# REQUIREMENTS:
Shorten the paragraph of the forum thread that begins "Balthazar King is one incredibly lucky horse!" and keep its main facts.
─── EXTRACT
I've just shed a tear of relief that Bakthazar King is ok.   He's up and ok according to vet & owner.  For some daft reason I really like that horse!  He's got a stable with me should he ever need one lol


----------



## Elf On A Shelf (11 April 2015)

Balthazar King is one incredibly lucky horse! He got galloped into when half up. You never wish any horse to come down but BK is such a wee legend in his own right I doubt many people enjoyed the rest of the race, especially when they bypassed the fence again. Ruby - fair play to him grabbed a flag to make sure that no one interfered with the vets doing their job. I bet a few jocks were relived not to have to jump the Turn again!

Aspell should have got off sooner, people should have told him to get off sooner. Yes the occasion may have got to him again but someone, anyone should have got him off sooner. I know myself the first thing I do is check the eyes as that's where you see the first signs off issues and if I have one then the jockeys are off before they know it!
──────
─── DATA BLOCK
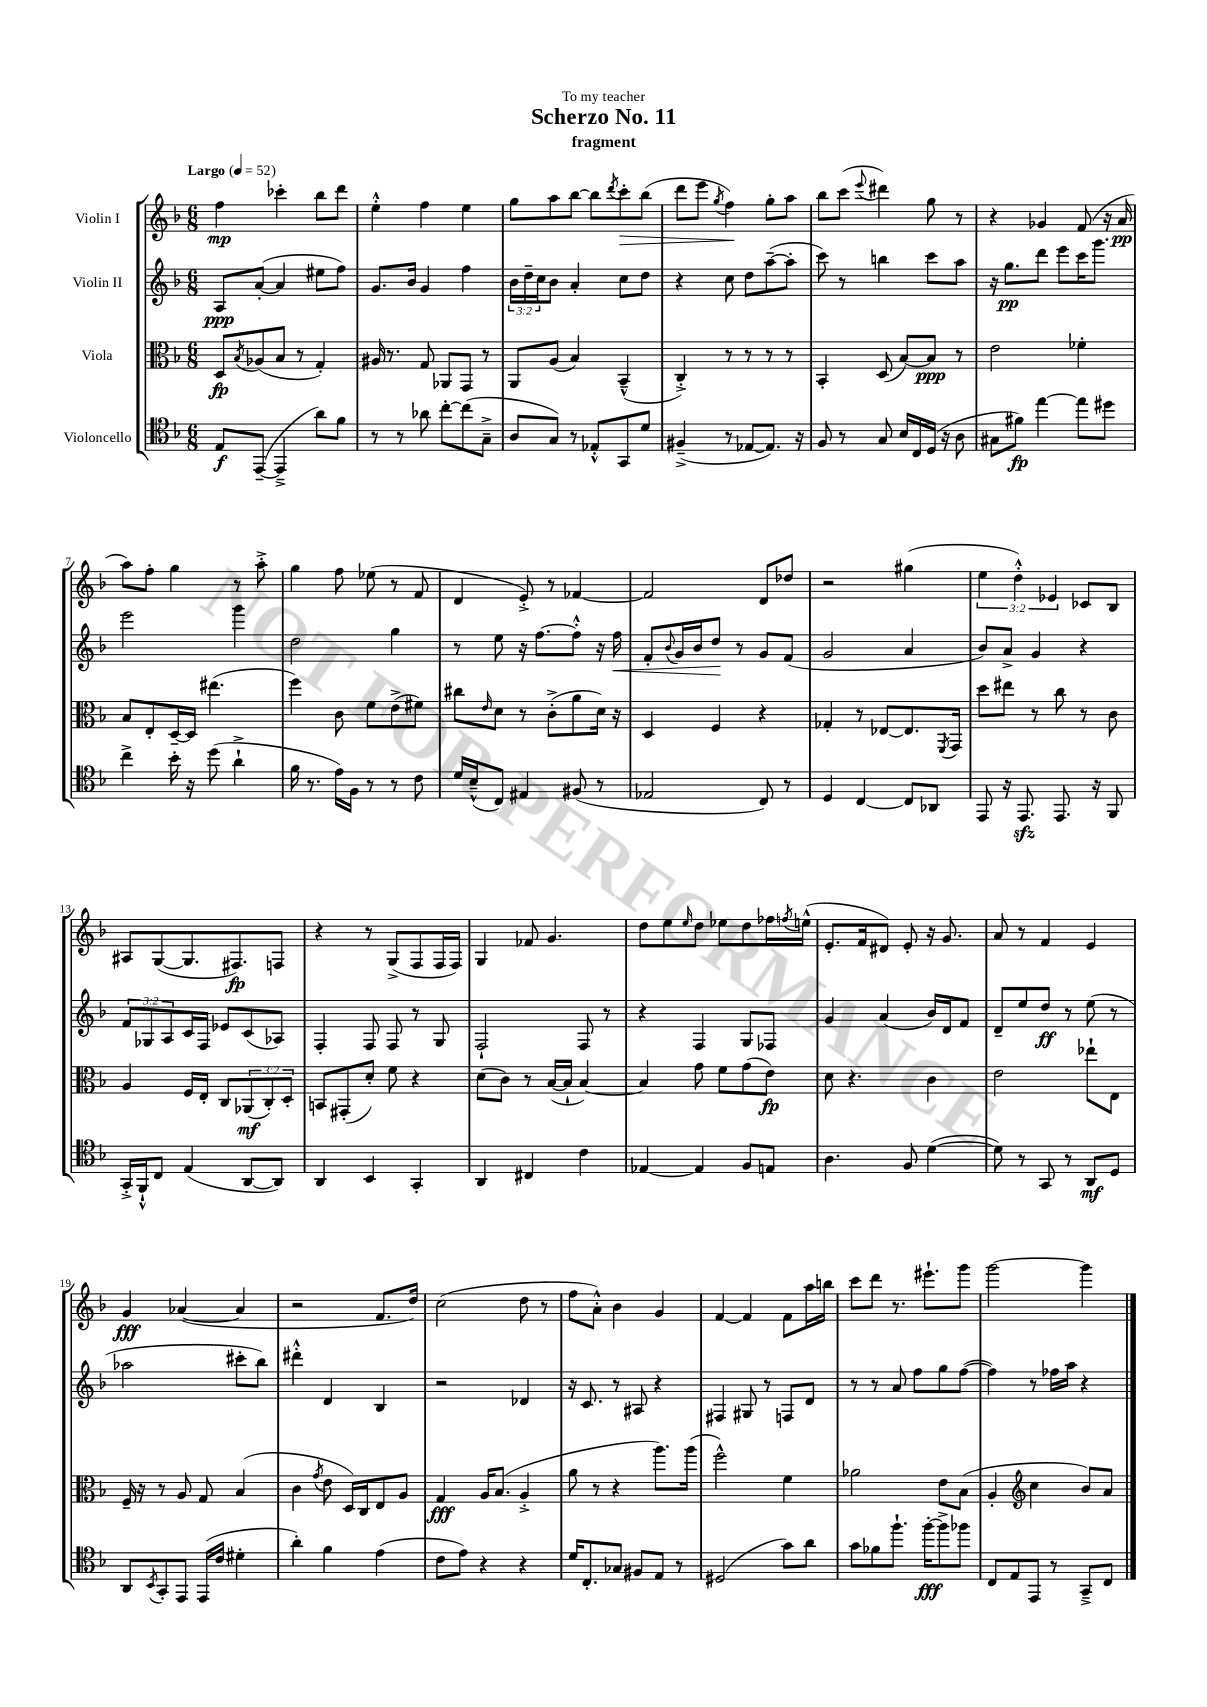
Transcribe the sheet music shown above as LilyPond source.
──────
# TASK OUTPUT:
Balthazar King was lucky after being galloped into while half up. The writer doubts many people enjoyed the rest of the race, especially when the field bypassed the fence again. Ruby grabbed a flag so no one would interfere with the vets, and some jockeys were probably relieved not to jump the Turn again.